**Work order:** From the listing below, give again exactly the lines from the line with "pinky pip: (349, 262)" to the line with "pinky tip: (133, 113)", ends included, without any pictures.
* * * * * * *
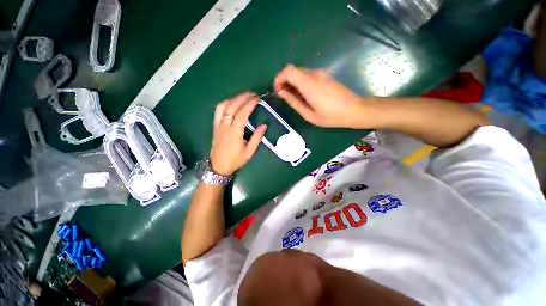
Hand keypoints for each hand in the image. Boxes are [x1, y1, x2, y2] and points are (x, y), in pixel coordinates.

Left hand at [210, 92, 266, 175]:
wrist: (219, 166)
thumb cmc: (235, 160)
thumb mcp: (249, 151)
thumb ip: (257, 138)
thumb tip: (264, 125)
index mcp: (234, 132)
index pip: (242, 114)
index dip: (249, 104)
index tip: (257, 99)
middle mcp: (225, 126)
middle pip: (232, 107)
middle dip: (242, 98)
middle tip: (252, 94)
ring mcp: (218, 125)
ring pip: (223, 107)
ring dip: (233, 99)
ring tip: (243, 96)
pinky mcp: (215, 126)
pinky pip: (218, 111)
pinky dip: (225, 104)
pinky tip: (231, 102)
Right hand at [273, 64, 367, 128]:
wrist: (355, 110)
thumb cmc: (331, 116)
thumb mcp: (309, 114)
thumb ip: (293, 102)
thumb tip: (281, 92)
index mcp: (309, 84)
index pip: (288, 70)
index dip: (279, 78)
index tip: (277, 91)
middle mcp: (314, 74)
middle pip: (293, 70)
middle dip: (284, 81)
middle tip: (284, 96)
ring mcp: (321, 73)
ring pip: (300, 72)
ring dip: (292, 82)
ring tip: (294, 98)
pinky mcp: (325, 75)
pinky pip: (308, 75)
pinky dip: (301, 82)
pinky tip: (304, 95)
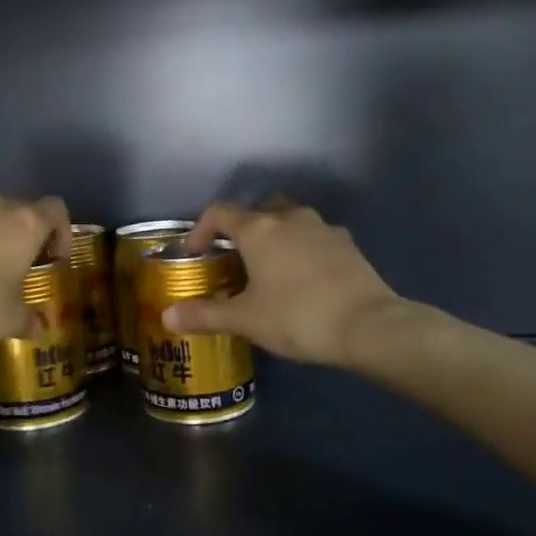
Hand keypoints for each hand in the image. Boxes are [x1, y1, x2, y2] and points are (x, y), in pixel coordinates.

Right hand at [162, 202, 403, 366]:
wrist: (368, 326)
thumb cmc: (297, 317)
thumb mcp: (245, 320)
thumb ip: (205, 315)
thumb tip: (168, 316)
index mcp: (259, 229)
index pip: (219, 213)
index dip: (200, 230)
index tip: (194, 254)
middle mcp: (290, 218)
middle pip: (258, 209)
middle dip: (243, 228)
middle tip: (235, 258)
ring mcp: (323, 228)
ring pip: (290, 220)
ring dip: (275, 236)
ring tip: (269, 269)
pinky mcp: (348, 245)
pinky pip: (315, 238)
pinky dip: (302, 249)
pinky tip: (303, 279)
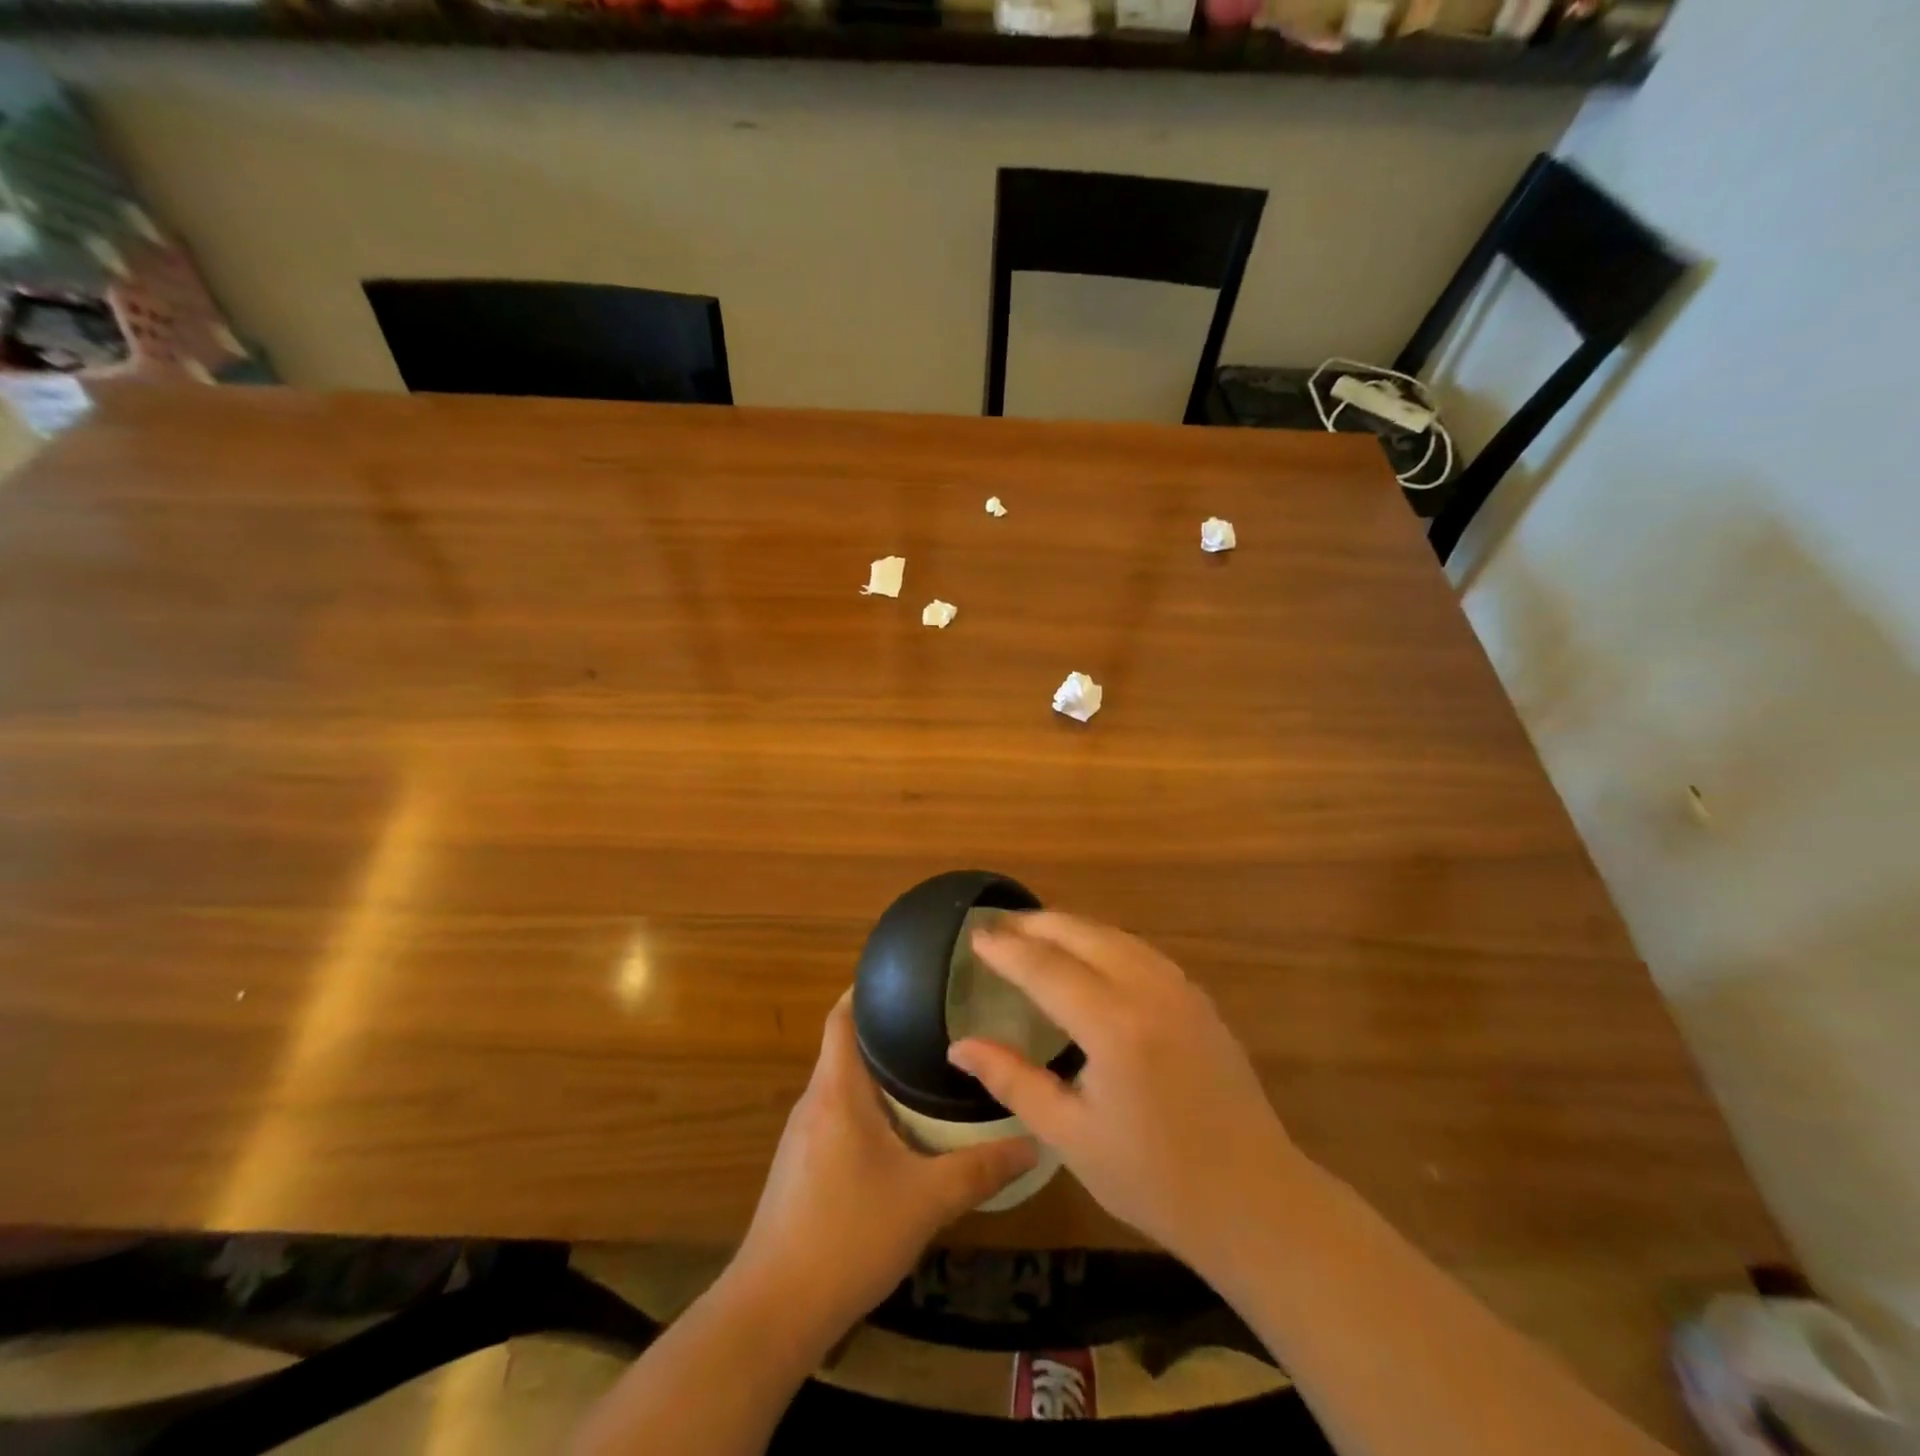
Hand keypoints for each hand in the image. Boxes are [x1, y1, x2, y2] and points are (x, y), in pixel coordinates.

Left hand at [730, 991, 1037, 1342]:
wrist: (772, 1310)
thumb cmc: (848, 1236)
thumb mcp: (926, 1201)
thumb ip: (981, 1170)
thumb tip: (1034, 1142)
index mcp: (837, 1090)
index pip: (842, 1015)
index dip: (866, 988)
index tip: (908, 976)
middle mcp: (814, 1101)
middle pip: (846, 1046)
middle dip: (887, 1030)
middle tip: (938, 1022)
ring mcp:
* * * * * * *
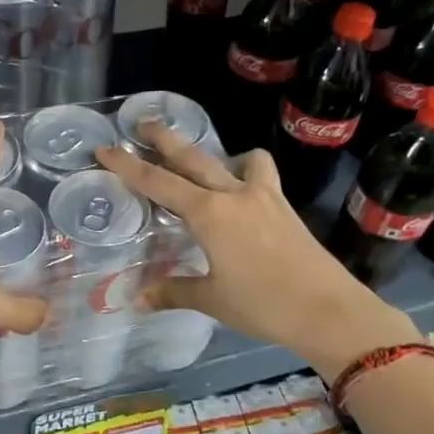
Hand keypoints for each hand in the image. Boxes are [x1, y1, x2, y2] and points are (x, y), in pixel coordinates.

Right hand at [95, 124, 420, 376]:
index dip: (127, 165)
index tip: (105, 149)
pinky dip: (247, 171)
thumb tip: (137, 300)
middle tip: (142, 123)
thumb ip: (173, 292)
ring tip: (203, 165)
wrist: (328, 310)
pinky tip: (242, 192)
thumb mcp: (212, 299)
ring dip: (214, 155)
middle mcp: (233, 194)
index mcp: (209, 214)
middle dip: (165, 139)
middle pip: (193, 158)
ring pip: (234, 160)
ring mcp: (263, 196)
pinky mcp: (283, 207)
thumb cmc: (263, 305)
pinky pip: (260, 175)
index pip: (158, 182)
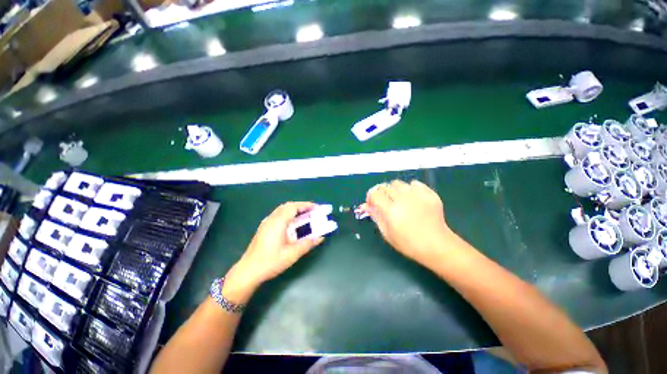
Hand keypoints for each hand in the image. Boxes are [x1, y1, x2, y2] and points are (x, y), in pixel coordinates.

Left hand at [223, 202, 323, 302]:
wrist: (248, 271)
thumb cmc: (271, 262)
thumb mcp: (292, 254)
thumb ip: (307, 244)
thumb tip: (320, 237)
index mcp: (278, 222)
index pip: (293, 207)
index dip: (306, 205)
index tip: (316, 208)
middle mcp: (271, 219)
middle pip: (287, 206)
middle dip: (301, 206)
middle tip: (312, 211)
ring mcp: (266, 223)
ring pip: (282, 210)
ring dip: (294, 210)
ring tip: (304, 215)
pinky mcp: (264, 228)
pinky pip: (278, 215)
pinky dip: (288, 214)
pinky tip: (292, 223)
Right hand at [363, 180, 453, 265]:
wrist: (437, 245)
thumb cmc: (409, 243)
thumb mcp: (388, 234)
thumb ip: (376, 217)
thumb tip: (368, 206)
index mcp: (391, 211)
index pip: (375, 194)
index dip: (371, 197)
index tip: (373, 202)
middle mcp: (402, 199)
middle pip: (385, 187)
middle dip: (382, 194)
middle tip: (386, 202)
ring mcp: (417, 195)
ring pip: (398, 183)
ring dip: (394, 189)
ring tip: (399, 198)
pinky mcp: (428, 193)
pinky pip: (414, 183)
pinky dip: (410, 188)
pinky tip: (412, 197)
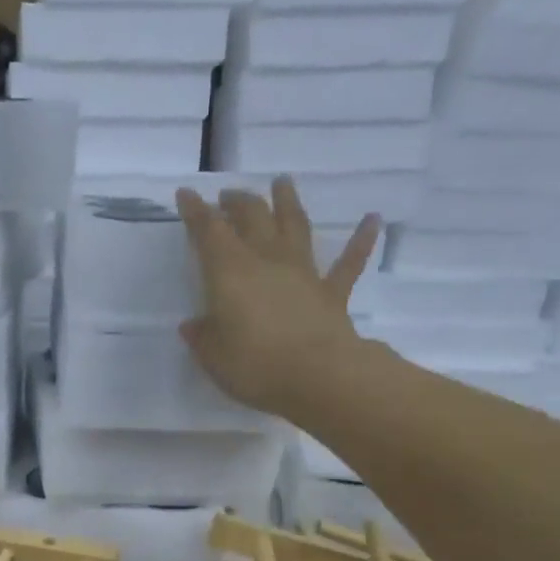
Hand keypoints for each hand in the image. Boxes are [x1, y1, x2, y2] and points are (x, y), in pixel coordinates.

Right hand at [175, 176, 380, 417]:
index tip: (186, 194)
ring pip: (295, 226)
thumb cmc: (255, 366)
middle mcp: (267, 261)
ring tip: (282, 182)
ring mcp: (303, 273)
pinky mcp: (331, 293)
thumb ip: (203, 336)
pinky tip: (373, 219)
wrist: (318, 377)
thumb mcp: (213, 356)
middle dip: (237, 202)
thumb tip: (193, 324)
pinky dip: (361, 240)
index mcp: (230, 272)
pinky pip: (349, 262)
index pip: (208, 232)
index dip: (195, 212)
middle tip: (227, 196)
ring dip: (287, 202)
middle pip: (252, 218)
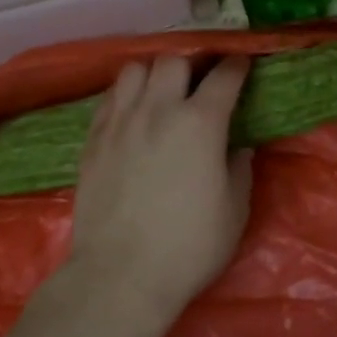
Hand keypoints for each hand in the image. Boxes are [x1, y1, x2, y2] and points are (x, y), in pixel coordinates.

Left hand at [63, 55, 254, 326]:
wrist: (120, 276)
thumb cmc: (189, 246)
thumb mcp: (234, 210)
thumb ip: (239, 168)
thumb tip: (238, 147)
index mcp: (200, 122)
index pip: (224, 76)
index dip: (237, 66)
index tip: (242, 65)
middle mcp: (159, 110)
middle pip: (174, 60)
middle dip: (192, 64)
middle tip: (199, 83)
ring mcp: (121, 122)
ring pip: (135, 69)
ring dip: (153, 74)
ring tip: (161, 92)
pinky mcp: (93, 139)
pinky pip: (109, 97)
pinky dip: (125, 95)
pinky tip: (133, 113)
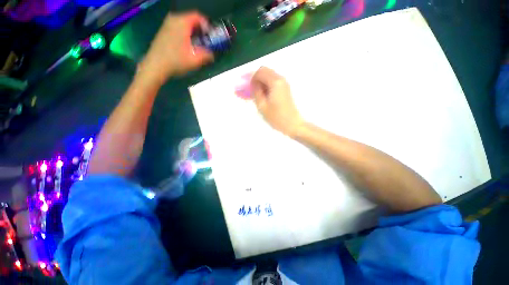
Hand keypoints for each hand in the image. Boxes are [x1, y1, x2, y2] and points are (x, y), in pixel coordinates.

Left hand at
* * * * * * *
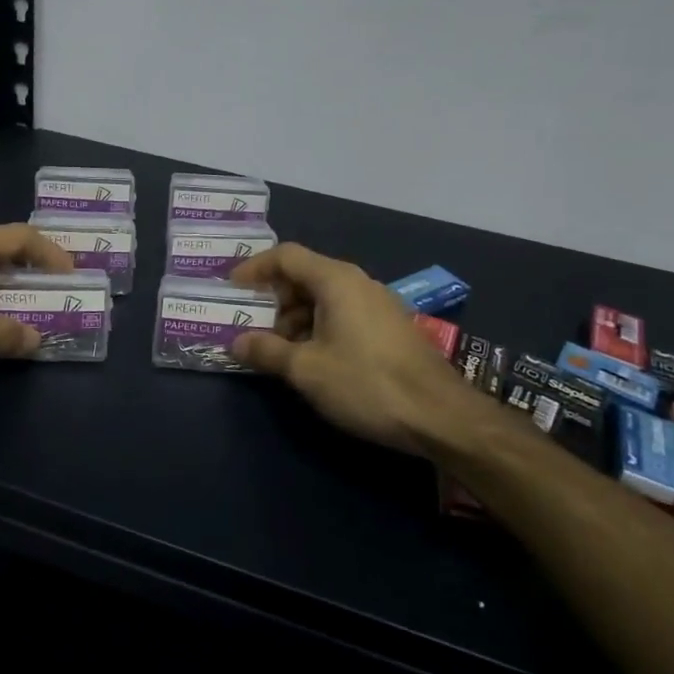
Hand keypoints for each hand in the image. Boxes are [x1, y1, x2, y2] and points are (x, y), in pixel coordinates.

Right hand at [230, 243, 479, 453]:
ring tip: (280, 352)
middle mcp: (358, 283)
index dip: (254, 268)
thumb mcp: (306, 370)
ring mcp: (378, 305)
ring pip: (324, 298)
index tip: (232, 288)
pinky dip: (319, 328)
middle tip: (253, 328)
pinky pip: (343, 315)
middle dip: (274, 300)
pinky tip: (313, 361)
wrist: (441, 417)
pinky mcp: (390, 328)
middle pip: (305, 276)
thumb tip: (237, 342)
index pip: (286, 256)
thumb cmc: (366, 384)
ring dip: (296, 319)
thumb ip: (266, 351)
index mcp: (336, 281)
* * * * * * *
**Solution for this task:**
pinky pip: (349, 262)
index pip: (208, 232)
index dip: (195, 212)
middle tip: (227, 196)
ring dip: (287, 202)
middle pip: (252, 218)
Hand keypoints for each hand in the image. Boxes are [x1, y1, x2, y2] and points are (x, y), in pixel coordinates.

Left hand at [63, 55, 254, 326]:
wrist: (120, 276)
thumb cmc: (189, 246)
thumb mcp: (234, 210)
thumb ip: (239, 168)
thumb tip: (238, 147)
index mcp: (200, 122)
index pip: (224, 76)
index dip: (237, 66)
index tip: (242, 65)
middle mcp: (159, 110)
middle pip: (174, 60)
middle dip: (192, 64)
middle tip: (199, 83)
ring mcp: (121, 122)
ring pip: (135, 69)
ring dip: (153, 74)
ring tip: (161, 92)
pinky mcp: (93, 139)
pinky pip: (109, 97)
pinky dip: (125, 95)
pinky tip: (133, 113)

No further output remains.